Important as work-skill acquisition is, we do our society a huge disservice if we do not value personal, family and community health as much as increased employability or income. Unfortunately, literacy programs aimed at producing productive employees are exponentially more common than programs designed for people who are farther removed from the economy and labour market. Since 2006, the national literacy agenda has shifted so significantly towards work-focused programming that literacy for family, social or political participation has all but disappeared from our educational discourse. We have become so accustomed to measuring success in economic and statistical terms that we are seriously at risk of forgetting that literacy is also about individuals being able to “read their world”, inform themselves about choices, engage in community projects, or just help their children with homework.

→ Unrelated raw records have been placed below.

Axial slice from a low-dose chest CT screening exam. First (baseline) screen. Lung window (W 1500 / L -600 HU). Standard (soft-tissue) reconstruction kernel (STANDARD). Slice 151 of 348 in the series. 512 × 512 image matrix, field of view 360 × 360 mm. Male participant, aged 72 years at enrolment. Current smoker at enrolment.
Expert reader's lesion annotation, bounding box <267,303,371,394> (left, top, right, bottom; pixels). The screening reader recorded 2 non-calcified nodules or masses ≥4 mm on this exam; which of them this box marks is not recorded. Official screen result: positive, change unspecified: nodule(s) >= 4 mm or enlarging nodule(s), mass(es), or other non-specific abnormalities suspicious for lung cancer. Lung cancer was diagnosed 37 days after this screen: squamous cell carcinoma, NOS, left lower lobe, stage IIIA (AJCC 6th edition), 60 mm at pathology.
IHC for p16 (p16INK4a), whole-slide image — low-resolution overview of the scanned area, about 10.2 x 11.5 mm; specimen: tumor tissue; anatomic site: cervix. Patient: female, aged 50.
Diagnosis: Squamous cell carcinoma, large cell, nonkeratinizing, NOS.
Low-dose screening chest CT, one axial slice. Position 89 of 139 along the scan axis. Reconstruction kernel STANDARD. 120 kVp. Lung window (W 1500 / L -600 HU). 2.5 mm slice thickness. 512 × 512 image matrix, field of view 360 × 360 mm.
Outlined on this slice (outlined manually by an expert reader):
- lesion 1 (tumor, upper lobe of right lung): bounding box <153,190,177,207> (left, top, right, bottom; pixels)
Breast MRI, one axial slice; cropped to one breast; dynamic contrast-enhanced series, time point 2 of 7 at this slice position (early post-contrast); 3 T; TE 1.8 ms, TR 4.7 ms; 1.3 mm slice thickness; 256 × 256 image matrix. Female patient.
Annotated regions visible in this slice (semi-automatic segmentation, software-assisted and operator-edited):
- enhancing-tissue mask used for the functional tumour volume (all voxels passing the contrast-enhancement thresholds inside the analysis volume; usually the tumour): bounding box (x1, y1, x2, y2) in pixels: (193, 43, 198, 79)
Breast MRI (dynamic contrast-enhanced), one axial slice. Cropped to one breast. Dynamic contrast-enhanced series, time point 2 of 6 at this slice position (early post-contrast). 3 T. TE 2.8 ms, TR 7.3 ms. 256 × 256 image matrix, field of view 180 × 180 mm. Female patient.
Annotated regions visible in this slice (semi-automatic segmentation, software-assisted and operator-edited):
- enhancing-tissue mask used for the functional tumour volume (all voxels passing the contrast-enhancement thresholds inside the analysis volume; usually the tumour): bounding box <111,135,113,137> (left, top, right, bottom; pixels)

Not part of the workplace perspective or economic agenda, low-income women are at risk of being forgotten in literacy programming. And yet, the UN recognized the value of applying a gender lens to literacy programming with its message on Literacy Day 2010:
“Literacy transforms the lives of women, their families, communities and societies. Literate women are more likely to send their children, especially their girls, to school. By acquiring literacy, women become more economically self-reliant and more actively engaged in their country’s social, political and cultural life. All evidence shows that investment in literacy for women yields high development dividends”.
Taking a gender perspective on low literacy in Canada, not just in developing countries, would be invaluable. We have applied geographic, ethno-cultural and socio-economic lenses to the statistics with interesting results, but looking at women’s educational needs at the lower levels of literacy might be equally informative. New funding gives us this opportunity for reflection and, if necessary, redirection.
Based on the analysis, we can then create innovative programming models that serve as a long-term investment in literacy for social transformation, regardless of whether or not the participants will someday show up in the job market. Improved literacy leads to more engaged citizenship, more effective use of the healthcare system, increased community safety, and reduced impact on the justice system. Improved literacy leads to a more positive self-image, and stronger family and community role models.
If, for some reason, we can’t find these arguments compelling enough to re-vision adult literacy programming for the most marginalized Manitobans, we can hardly argue against the value of the investment for their children. April 2-9 is International Adult Learners’ Week in Canada, sponsored by the Canadian Commission for UNESCO. Let’s take the opportunity to think about the places where gender, low literacy and poverty meet, and collaborate on some olutions.
“If you think literacy is expensive … try ignorance”. Dorothy Silver, Literacy Action Day, February 1999
Margerit Roger, M.Ed. is an adult educator and independent consultant. She has designed, taught and supervised programs for adult literacy, English as an Additional Language, Essential Skills, and instructor training in labour, industry, government and post-secondary environments.
(1) While individuals between Levels 3 and 5 can manage the various reading tasks of their daily lives, people at Levels 1 and 2 struggle with anything but the most familiar tasks.